Rewrite the stretch of entries from the line that contains "pose: elev=130.1 azim=70.7" through the end of the entries, replacing "pose" with "camera" and changing nothing else. Give back only those lines.

>> start

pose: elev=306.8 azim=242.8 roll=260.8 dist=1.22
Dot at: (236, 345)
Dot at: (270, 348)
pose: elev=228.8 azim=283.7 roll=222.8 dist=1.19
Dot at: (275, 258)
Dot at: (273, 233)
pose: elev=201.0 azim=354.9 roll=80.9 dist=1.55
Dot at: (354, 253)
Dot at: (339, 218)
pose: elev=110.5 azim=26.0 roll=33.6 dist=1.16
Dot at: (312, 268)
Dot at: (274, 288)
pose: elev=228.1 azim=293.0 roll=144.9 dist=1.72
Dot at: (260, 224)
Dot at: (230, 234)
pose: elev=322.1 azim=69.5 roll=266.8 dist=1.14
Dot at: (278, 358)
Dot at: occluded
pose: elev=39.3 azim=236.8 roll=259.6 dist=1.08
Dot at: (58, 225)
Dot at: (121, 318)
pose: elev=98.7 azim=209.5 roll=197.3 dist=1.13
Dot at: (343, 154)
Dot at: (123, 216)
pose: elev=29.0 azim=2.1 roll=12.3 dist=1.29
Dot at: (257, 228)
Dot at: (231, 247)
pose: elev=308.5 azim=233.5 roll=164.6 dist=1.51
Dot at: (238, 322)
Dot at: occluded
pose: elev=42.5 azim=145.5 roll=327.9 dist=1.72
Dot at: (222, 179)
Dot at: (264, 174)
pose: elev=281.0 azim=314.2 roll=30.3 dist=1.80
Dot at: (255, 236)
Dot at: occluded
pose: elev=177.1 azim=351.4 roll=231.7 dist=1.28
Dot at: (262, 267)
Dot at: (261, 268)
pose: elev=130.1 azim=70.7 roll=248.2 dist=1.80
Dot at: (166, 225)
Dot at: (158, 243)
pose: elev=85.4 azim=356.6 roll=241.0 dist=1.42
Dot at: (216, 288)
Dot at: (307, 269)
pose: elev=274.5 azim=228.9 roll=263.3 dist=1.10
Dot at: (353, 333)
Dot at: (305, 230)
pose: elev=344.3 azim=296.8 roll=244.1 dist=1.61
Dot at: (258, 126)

>> end

» Response below:
camera: elev=130.1 azim=70.7 roll=248.2 dist=1.80
Dot at: (166, 225)
Dot at: (158, 243)
camera: elev=85.4 azim=356.6 roll=241.0 dist=1.42
Dot at: (216, 288)
Dot at: (307, 269)
camera: elev=274.5 azim=228.9 roll=263.3 dist=1.10
Dot at: (353, 333)
Dot at: (305, 230)
camera: elev=344.3 azim=296.8 roll=244.1 dist=1.61
Dot at: (258, 126)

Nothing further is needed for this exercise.